Currently, Marine combat forces in Afghanistan are working on about 10 areas where al Qaeda and Taliban fighters are refusing to give up, he said.

Cmdr. Keesee had no information on whether the Marines were involved in any combat engagements yesterday.

In Kandahar, U.S. military officials said Walker will be taken by aircraft today from a Navy ship to an undisclosed location, the Associated Press reported.

Officials who spoke on the condition of anonymity said Walker, who was captured during fighting last year near Mazar-e-Sharif, will be moved from the USS Bataan to the Marine base near Kandahar's airport and then given to Justice Department officials.

Officials did not disclose Walker's ultimate destination.

However, he likely will be moved to Northern Virginia for an appearance in Eastern District Court in Alexandria, where he is expected to be tried.

Walker has been charged in a federal criminal complaint with conspiring to kill U.S. citizens, providing material support and resources to terrorists, and engaging in prohibited transactions with the Taliban regime.

If convicted, he could received a maximum life prison sentence.

Cmdr. Keesee declined to comment on plans to transport Walker. "His status remains unchanged aboard the USS Bataan," he said. "I can't talk about any details regarding his transfer.
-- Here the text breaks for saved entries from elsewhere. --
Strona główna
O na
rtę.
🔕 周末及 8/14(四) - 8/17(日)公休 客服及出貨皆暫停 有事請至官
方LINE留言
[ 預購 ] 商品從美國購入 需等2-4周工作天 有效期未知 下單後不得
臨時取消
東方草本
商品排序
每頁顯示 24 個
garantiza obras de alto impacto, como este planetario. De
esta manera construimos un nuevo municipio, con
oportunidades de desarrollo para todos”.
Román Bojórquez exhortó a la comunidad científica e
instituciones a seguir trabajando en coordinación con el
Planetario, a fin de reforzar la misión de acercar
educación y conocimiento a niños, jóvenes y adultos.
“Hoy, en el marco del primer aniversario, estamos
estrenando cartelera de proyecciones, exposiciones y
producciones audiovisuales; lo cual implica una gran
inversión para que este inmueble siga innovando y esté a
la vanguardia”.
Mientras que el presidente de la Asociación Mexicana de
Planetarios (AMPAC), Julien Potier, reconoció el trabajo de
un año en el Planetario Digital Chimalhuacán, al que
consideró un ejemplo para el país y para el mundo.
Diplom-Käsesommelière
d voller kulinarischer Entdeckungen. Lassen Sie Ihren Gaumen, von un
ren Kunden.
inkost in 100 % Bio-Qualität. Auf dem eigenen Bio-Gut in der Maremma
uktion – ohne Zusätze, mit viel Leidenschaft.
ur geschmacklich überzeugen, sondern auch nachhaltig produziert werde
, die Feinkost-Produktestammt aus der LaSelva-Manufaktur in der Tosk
Those will be revealed once that has taken place."

Cmdr. Keesee said the Marine patrols are taking place in several areas throughout Afghanistan, which he declined to detail.
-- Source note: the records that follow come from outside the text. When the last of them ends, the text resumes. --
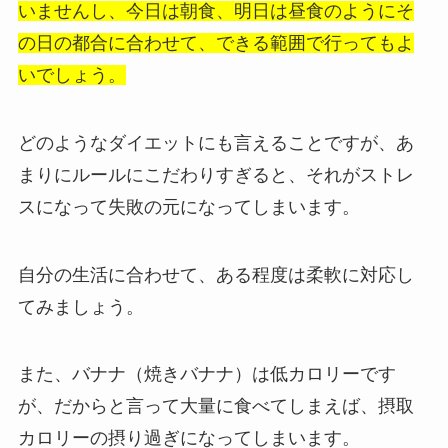
いませんし、今日は朝食、明日は昼食のようにそ
の日の都合に合わせて、できる範囲で行ってもよ
いでしょう。
どのようなダイエットにも言えることですが、あ
まりにルールにこだわりすぎると、それがストレ
スになって失敗の元になってしまいます。
自分の生活に合わせて、ある程度は柔軟に対応し
てみましょう。
また、バナナ（焼きバナナ）は低カロリーです
が、だからと言って大量に食べてしまえば、摂取
カロリーの摂り過ぎになってしまいます。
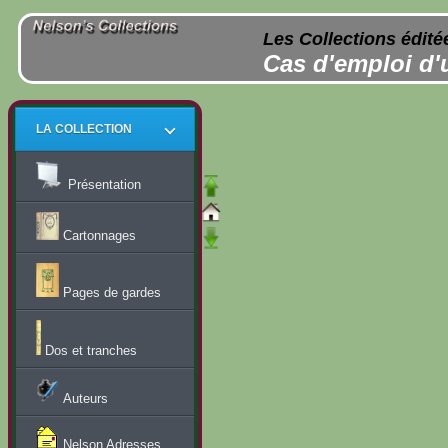
Les Collections édité
Cas d'emploi d'
LA COLLECTION
Présentation
Cartonnages
Pages de gardes
Dos et tranches
Auteurs
Nelson Adresses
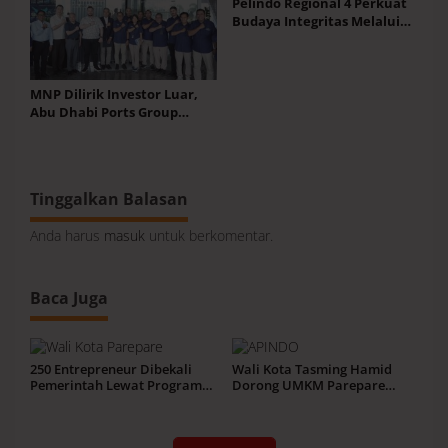
Pelindo Regional 4 Perkuat
Budaya Integritas Melalui
TWG Bertema ISO 37001
MNP Dilirik Investor Luar,
Abu Dhabi Ports Group
Tinjau Potensi Hub
Indonesia Timur
Tinggalkan Balasan
Anda harus
masuk
untuk berkomentar.
Baca Juga
250 Entrepreneur Dibekali
Wali Kota Tasming Hamid
Pemerintah Lewat Program
Dorong UMKM Parepare
Parepare Keren
Tembus Pasar Global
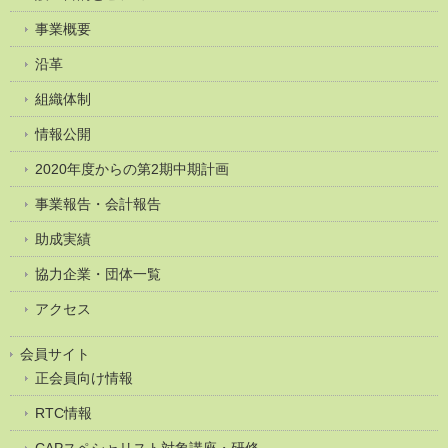
事業概要
沿革
組織体制
情報公開
2020年度からの第2期中期計画
事業報告・会計報告
助成実績
協力企業・団体一覧
アクセス
会員サイト
正会員向け情報
RTC情報
CAPスペシャリスト対象講座・研修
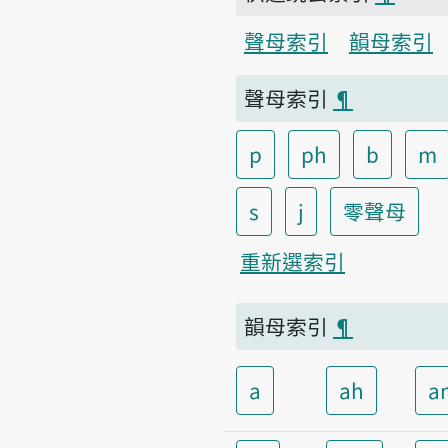
聲母索引
韻母索引
聲母索引
¶
p
ph
b
m
s
j
零聲母
重新選索引
韻母索引
¶
a
ah
a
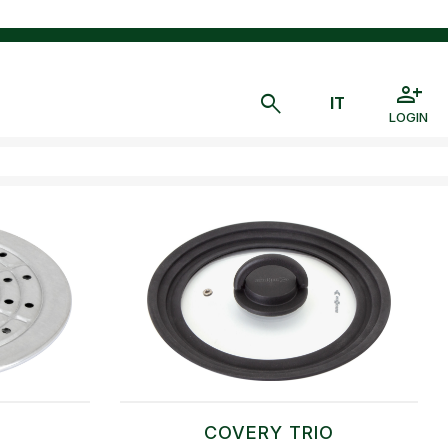
LOGIN
COVERY TRIO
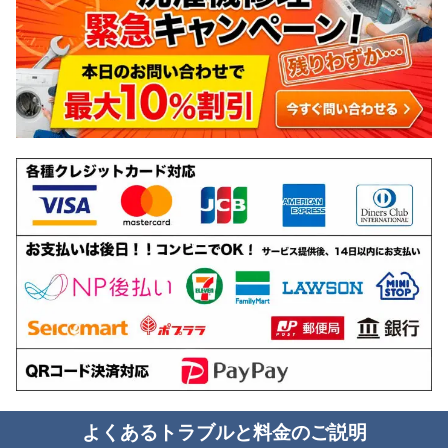
よくあるトラブルと料金のご説明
The Central Command spokesman also said there have been no aerial bombing raids since Jan. 14.

"And there have been no attacks over the last 24 hours," he said.

Currently, the number of al Qaeda and Taliban prisoners in U.S. custody in Afghanistan is 274, Cmdr. Keesee said.

A group of 34 more detainees including six Algerians captured in Bosnia arrived at the U.S. Navy base at Guantanamo Bay, Cuba, on Sunday.

Yesterday, a group of 14 new prisoners from Afghanistan arrived in Cuba on stretchers. A military spokesman said the prisoners had wounds from battles in Afghanistan, and the Marines carrying them wore yellow latex gloves and surgical masks.

The new arrivals yesterday bring the total number of prisoners at the base in Cuba to 158.

Cmdr. Keesee would not disclose whether any senior al Qaeda and Taliban leaders have been captured recently by U.S. forces. "We can't comment on that; we're only talking about total numbers [of detainees]."

Cmdr. Keesee also said the military is continuing to investigate the crash of a Marine CH-53E helicopter. Officials have said preliminary indications show the helicopter crashed north of Kabul on Saturday as a result of mechanical problems.

The two Marines killed in the crash were identified by the Pentagon as Staff Sgt. Walter F. Cohee III, 26, from Wicomico, Md., and Staff Sgt. Dwight J. Morgan, 24, from Mendocino, Calif.

Five other Marines were injured in the crash including the pilots, Capt. William J. Cody, 30, of Old Bridge, N.J., and Capt. Douglas V. Glasgow, 33, of Wooster, Ohio; also crew chief Cpl. David J. Lynne, 23, of Mecklenburg, N.C.; helicopter mechanic Cpl. Ivan A. Montanez, 22, of Hayes, Texas; and crew chief Cpl. Stephen A. Sullivan, 24, of Pickens, S.C.

The Pentagon said there was no immediate sign the helicopter was brought down by enemy fire.

Cmdr. Keesee said troops of the 101st Airborne are continuing to deploy to the Kandahar base. They took control of the base from Marines on Saturday.

So far about 1,000 of the paratroopers are there and an additional 1,000 to 1,500 will be added in coming days, military spokesmen said.